Beacon Of Faith
Baptists
C’est quoi finalement un disque de la « maturité » ? Qu’est-ce qui permet à un groupe d'enclencher la vitesse supérieure ? Doit-on juger la qualité d’un disque à la prise de risques qu’il comporte ? Et peut-on continuer à apprécier un groupe qui ne semble guère évoluer ? Tout un tas de questions qui nous viennent à l’esprit à l’écoute de cette nouvelle fournée de la formation canadienne Baptists.

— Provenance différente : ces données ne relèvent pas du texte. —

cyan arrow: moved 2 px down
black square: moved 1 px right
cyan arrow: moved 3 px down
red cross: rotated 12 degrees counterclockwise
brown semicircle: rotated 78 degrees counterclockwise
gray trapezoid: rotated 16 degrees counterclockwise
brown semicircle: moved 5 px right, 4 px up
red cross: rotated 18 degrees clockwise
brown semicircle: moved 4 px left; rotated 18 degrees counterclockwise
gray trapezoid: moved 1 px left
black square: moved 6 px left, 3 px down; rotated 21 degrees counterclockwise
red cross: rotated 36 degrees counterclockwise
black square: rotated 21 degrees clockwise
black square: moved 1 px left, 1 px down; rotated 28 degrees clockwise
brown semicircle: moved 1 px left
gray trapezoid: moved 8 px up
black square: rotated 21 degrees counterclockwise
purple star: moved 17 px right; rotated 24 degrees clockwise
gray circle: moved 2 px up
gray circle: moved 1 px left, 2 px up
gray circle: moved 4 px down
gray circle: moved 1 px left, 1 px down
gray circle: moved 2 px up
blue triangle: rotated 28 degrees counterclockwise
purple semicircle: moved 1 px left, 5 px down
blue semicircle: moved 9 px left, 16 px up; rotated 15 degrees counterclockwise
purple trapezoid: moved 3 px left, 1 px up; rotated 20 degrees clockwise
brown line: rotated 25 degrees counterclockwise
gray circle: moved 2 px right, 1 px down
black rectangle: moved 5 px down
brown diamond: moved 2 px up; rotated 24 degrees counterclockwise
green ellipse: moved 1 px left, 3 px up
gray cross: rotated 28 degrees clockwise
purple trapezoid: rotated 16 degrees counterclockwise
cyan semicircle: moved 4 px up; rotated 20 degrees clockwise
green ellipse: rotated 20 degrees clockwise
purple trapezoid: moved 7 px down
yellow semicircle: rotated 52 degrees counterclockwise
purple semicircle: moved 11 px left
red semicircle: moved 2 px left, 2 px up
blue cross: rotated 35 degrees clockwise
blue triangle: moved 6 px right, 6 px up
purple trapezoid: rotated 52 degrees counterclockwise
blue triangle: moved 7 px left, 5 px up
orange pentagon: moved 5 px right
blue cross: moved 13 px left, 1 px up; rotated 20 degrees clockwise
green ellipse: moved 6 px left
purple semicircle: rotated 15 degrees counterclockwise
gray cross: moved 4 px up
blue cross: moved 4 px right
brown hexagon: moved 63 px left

Soutenus depuis leurs débuts en 2010 par le mastodonte Southern Lord (Sunn O))) évidemment, mais aussi Boris, Earth, Goatsnake, Black Breath ou Pelican), les gars de Vancouver ont déjà sous le coude un premier EP et deux long-formats, les tonitruants Bushcraft et Bloodmines. Que ce soit au niveau des sonorités, de l’artwork forestier, du label ou du producteur (coucou Kurt Ballou), difficile de plus jouer la carte de la continuité. En d'autres termes, le quatuor continue d'usiner des gros parpaings punk hardcore, sans vraiment dévier de sa trajectoire. Pas vraiment incommodant à l’écoute de ce nouvel album froid et violent, mais loin d’être véritablement (sur)prenant sur la durée.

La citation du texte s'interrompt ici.